:: What you are asked to do ::
Type out each record word for word. Pictures stay out.

==================================================

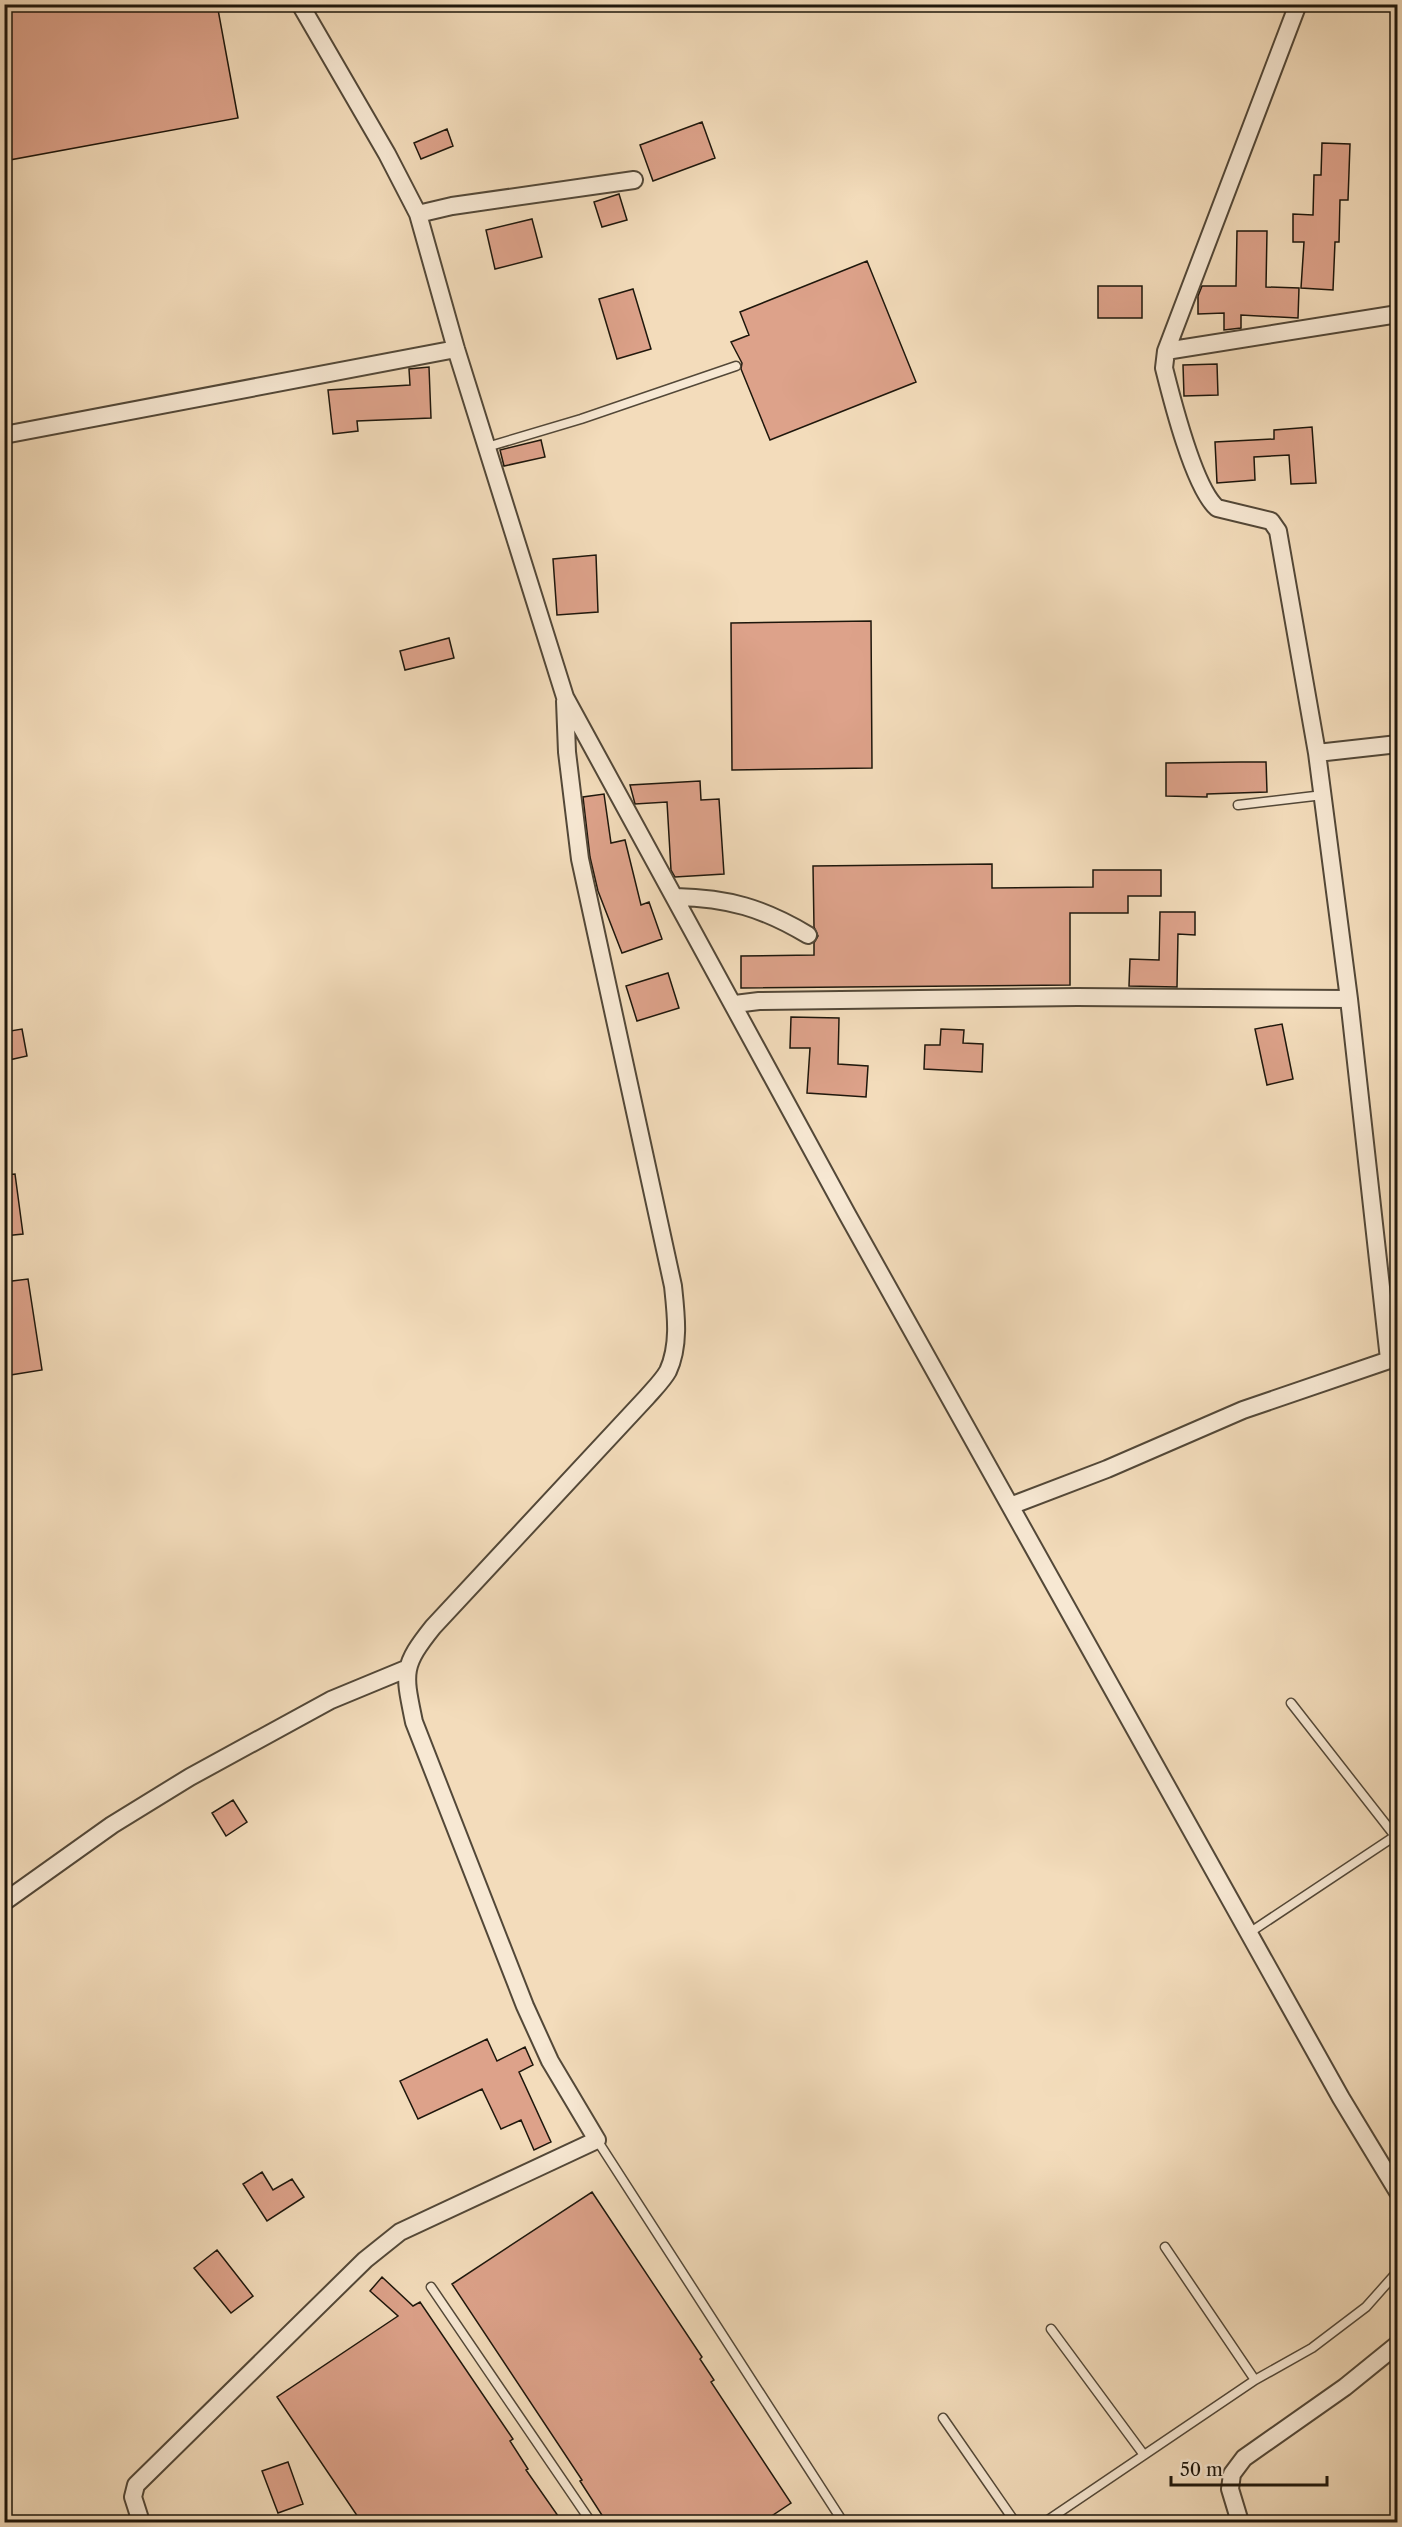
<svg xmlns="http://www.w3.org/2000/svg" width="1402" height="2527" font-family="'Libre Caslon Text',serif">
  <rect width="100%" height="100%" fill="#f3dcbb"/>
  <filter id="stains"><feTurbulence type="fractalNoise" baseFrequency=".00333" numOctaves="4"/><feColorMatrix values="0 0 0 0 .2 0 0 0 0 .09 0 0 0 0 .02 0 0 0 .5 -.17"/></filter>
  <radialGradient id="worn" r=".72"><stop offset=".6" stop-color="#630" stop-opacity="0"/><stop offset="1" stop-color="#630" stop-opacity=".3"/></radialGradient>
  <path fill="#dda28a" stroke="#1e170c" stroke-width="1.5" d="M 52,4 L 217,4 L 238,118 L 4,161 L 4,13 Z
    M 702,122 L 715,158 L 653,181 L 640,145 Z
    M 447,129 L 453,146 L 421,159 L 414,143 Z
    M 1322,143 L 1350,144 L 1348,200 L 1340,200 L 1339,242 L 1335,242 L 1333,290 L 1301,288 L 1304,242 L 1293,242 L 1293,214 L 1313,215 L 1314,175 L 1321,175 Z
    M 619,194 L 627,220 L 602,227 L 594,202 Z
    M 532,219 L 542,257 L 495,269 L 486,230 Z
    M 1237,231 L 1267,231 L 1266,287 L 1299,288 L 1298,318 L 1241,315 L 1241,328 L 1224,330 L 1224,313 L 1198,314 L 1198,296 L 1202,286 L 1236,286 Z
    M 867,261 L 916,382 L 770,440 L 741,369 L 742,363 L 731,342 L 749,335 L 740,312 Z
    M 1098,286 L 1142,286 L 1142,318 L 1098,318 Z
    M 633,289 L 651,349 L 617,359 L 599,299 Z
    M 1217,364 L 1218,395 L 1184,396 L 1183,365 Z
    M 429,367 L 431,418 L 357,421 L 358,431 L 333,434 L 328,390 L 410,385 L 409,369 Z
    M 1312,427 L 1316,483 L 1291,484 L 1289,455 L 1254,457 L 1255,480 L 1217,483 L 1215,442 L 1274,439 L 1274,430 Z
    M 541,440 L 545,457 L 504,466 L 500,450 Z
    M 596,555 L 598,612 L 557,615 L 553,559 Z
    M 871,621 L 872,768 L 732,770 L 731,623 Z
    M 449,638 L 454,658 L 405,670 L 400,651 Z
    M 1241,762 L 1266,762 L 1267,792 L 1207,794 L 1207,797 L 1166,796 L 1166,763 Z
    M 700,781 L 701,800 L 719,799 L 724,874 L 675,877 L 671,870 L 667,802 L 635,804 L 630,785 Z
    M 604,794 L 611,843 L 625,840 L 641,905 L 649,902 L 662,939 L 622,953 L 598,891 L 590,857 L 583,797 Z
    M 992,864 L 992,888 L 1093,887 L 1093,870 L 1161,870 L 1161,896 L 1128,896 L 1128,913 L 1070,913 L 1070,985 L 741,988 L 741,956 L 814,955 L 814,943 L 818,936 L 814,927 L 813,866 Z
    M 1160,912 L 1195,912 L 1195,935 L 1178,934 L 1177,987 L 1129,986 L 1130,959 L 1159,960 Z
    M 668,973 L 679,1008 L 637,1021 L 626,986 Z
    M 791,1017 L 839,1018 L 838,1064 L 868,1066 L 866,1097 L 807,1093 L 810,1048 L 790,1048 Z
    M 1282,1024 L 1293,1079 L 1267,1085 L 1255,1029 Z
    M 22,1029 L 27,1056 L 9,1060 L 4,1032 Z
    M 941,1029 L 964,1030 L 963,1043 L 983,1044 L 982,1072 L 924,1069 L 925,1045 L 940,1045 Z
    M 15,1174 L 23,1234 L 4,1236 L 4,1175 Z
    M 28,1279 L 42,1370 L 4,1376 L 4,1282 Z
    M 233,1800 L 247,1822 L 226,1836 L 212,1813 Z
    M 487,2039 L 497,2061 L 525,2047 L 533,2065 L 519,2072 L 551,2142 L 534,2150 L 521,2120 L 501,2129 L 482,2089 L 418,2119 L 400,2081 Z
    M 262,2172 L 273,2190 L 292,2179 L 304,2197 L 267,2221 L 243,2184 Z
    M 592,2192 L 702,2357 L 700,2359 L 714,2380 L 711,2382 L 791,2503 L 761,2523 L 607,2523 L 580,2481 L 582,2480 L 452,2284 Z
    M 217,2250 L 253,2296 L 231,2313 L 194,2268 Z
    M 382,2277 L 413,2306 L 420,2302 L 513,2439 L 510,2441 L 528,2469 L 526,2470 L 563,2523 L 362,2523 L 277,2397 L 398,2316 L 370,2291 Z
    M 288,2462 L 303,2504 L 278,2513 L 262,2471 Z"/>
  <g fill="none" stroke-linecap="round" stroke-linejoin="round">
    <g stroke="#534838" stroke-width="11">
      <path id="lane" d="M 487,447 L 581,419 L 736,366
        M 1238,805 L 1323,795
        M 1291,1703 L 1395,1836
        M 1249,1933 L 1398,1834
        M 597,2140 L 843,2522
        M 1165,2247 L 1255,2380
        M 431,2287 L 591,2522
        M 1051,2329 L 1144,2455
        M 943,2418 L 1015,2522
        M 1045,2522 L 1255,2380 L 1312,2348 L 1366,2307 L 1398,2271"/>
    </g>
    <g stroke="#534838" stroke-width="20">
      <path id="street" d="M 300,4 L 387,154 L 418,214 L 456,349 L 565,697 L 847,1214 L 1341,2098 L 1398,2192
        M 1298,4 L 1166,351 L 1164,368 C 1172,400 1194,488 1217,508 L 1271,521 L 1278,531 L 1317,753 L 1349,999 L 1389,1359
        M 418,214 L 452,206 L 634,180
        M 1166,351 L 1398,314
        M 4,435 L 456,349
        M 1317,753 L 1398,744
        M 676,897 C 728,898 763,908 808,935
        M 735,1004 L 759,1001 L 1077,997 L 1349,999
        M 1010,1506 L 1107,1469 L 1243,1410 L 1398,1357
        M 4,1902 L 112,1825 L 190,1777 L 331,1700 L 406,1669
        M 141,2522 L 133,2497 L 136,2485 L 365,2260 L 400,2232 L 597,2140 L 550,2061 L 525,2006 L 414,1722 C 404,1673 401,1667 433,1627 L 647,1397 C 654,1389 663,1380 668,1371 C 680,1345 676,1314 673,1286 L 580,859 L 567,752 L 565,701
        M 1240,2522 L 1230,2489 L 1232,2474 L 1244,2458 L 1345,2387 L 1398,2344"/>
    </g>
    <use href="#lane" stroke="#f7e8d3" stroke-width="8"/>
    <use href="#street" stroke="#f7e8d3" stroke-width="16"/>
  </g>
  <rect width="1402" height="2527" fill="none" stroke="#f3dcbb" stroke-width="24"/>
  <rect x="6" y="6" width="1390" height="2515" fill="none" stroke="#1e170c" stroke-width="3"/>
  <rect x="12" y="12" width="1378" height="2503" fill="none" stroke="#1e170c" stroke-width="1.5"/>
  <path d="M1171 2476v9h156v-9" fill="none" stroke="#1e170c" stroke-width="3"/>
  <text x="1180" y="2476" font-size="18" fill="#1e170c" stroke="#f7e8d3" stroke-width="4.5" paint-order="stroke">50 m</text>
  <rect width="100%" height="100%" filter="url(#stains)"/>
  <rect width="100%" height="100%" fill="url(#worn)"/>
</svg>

==================================================

:: Exercise solution ::
<svg xmlns="http://www.w3.org/2000/svg" width="1402" height="2527" font-family="'Libre Caslon Text',serif">
  <rect width="100%" height="100%" fill="#f3dcbb"/>
  <filter id="stains"><feTurbulence type="fractalNoise" baseFrequency=".00333" numOctaves="4"/><feColorMatrix values="0 0 0 0 .2 0 0 0 0 .09 0 0 0 0 .02 0 0 0 .5 -.17"/></filter>
  <radialGradient id="worn" r=".72"><stop offset=".6" stop-color="#630" stop-opacity="0"/><stop offset="1" stop-color="#630" stop-opacity=".3"/></radialGradient>
  <path fill="#dda28a" stroke="#1e170c" stroke-width="1.5" d="M 52,4 L 217,4 L 238,118 L 4,161 L 4,13 Z
    M 702,122 L 715,158 L 653,181 L 640,145 Z
    M 447,129 L 453,146 L 421,159 L 414,143 Z
    M 1322,143 L 1350,144 L 1348,200 L 1340,200 L 1339,242 L 1335,242 L 1333,290 L 1301,288 L 1304,242 L 1293,242 L 1293,214 L 1313,215 L 1314,175 L 1321,175 Z
    M 619,194 L 627,220 L 602,227 L 594,202 Z
    M 532,219 L 542,257 L 495,269 L 486,230 Z
    M 1237,231 L 1267,231 L 1266,287 L 1299,288 L 1298,318 L 1241,315 L 1241,328 L 1224,330 L 1224,313 L 1198,314 L 1198,296 L 1202,286 L 1236,286 Z
    M 867,261 L 916,382 L 770,440 L 741,369 L 742,363 L 731,342 L 749,335 L 740,312 Z
    M 1098,286 L 1142,286 L 1142,318 L 1098,318 Z
    M 633,289 L 651,349 L 617,359 L 599,299 Z
    M 1217,364 L 1218,395 L 1184,396 L 1183,365 Z
    M 429,367 L 431,418 L 357,421 L 358,431 L 333,434 L 328,390 L 410,385 L 409,369 Z
    M 1312,427 L 1316,483 L 1291,484 L 1289,455 L 1254,457 L 1255,480 L 1217,483 L 1215,442 L 1274,439 L 1274,430 Z
    M 541,440 L 545,457 L 504,466 L 500,450 Z
    M 596,555 L 598,612 L 557,615 L 553,559 Z
    M 871,621 L 872,768 L 732,770 L 731,623 Z
    M 449,638 L 454,658 L 405,670 L 400,651 Z
    M 1241,762 L 1266,762 L 1267,792 L 1207,794 L 1207,797 L 1166,796 L 1166,763 Z
    M 700,781 L 701,800 L 719,799 L 724,874 L 675,877 L 671,870 L 667,802 L 635,804 L 630,785 Z
    M 604,794 L 611,843 L 625,840 L 641,905 L 649,902 L 662,939 L 622,953 L 598,891 L 590,857 L 583,797 Z
    M 992,864 L 992,888 L 1093,887 L 1093,870 L 1161,870 L 1161,896 L 1128,896 L 1128,913 L 1070,913 L 1070,985 L 741,988 L 741,956 L 814,955 L 814,943 L 818,936 L 814,927 L 813,866 Z
    M 1160,912 L 1195,912 L 1195,935 L 1178,934 L 1177,987 L 1129,986 L 1130,959 L 1159,960 Z
    M 668,973 L 679,1008 L 637,1021 L 626,986 Z
    M 791,1017 L 839,1018 L 838,1064 L 868,1066 L 866,1097 L 807,1093 L 810,1048 L 790,1048 Z
    M 1282,1024 L 1293,1079 L 1267,1085 L 1255,1029 Z
    M 22,1029 L 27,1056 L 9,1060 L 4,1032 Z
    M 941,1029 L 964,1030 L 963,1043 L 983,1044 L 982,1072 L 924,1069 L 925,1045 L 940,1045 Z
    M 15,1174 L 23,1234 L 4,1236 L 4,1175 Z
    M 28,1279 L 42,1370 L 4,1376 L 4,1282 Z
    M 233,1800 L 247,1822 L 226,1836 L 212,1813 Z
    M 487,2039 L 497,2061 L 525,2047 L 533,2065 L 519,2072 L 551,2142 L 534,2150 L 521,2120 L 501,2129 L 482,2089 L 418,2119 L 400,2081 Z
    M 262,2172 L 273,2190 L 292,2179 L 304,2197 L 267,2221 L 243,2184 Z
    M 592,2192 L 702,2357 L 700,2359 L 714,2380 L 711,2382 L 791,2503 L 761,2523 L 607,2523 L 580,2481 L 582,2480 L 452,2284 Z
    M 217,2250 L 253,2296 L 231,2313 L 194,2268 Z
    M 382,2277 L 413,2306 L 420,2302 L 513,2439 L 510,2441 L 528,2469 L 526,2470 L 563,2523 L 362,2523 L 277,2397 L 398,2316 L 370,2291 Z
    M 288,2462 L 303,2504 L 278,2513 L 262,2471 Z"/>
  <g fill="none" stroke-linecap="round" stroke-linejoin="round">
    <g stroke="#534838" stroke-width="11">
      <path id="lane" d="M 487,447 L 581,419 L 736,366
        M 1238,805 L 1323,795
        M 1291,1703 L 1395,1836
        M 1249,1933 L 1398,1834
        M 597,2140 L 843,2522
        M 1165,2247 L 1255,2380
        M 431,2287 L 591,2522
        M 1051,2329 L 1144,2455
        M 943,2418 L 1015,2522
        M 1045,2522 L 1255,2380 L 1312,2348 L 1366,2307 L 1398,2271"/>
    </g>
    <g stroke="#534838" stroke-width="20">
      <path id="street" d="M 300,4 L 387,154 L 418,214 L 456,349 L 565,697 L 847,1214 L 1341,2098 L 1398,2192
        M 1298,4 L 1166,351 L 1164,368 C 1172,400 1194,488 1217,508 L 1271,521 L 1278,531 L 1317,753 L 1349,999 L 1389,1359
        M 418,214 L 452,206 L 634,180
        M 1166,351 L 1398,314
        M 4,435 L 456,349
        M 1317,753 L 1398,744
        M 676,897 C 728,898 763,908 808,935
        M 735,1004 L 759,1001 L 1077,997 L 1349,999
        M 1010,1506 L 1107,1469 L 1243,1410 L 1398,1357
        M 4,1902 L 112,1825 L 190,1777 L 331,1700 L 406,1669
        M 141,2522 L 133,2497 L 136,2485 L 365,2260 L 400,2232 L 597,2140 L 550,2061 L 525,2006 L 414,1722 C 404,1673 401,1667 433,1627 L 647,1397 C 654,1389 663,1380 668,1371 C 680,1345 676,1314 673,1286 L 580,859 L 567,752 L 565,701
        M 1240,2522 L 1230,2489 L 1232,2474 L 1244,2458 L 1345,2387 L 1398,2344"/>
    </g>
    <use href="#lane" stroke="#f7e8d3" stroke-width="8"/>
    <use href="#street" stroke="#f7e8d3" stroke-width="16"/>
  </g>
  <rect width="1402" height="2527" fill="none" stroke="#f3dcbb" stroke-width="24"/>
  <rect x="6" y="6" width="1390" height="2515" fill="none" stroke="#1e170c" stroke-width="3"/>
  <rect x="12" y="12" width="1378" height="2503" fill="none" stroke="#1e170c" stroke-width="1.5"/>
  <path d="M1171 2476v9h156v-9" fill="none" stroke="#1e170c" stroke-width="3"/>
  <text x="1180" y="2476" font-size="18" fill="#1e170c" stroke="#f7e8d3" stroke-width="4.5" paint-order="stroke">50 m</text>
  <rect width="100%" height="100%" filter="url(#stains)"/>
  <rect width="100%" height="100%" fill="url(#worn)"/>
</svg>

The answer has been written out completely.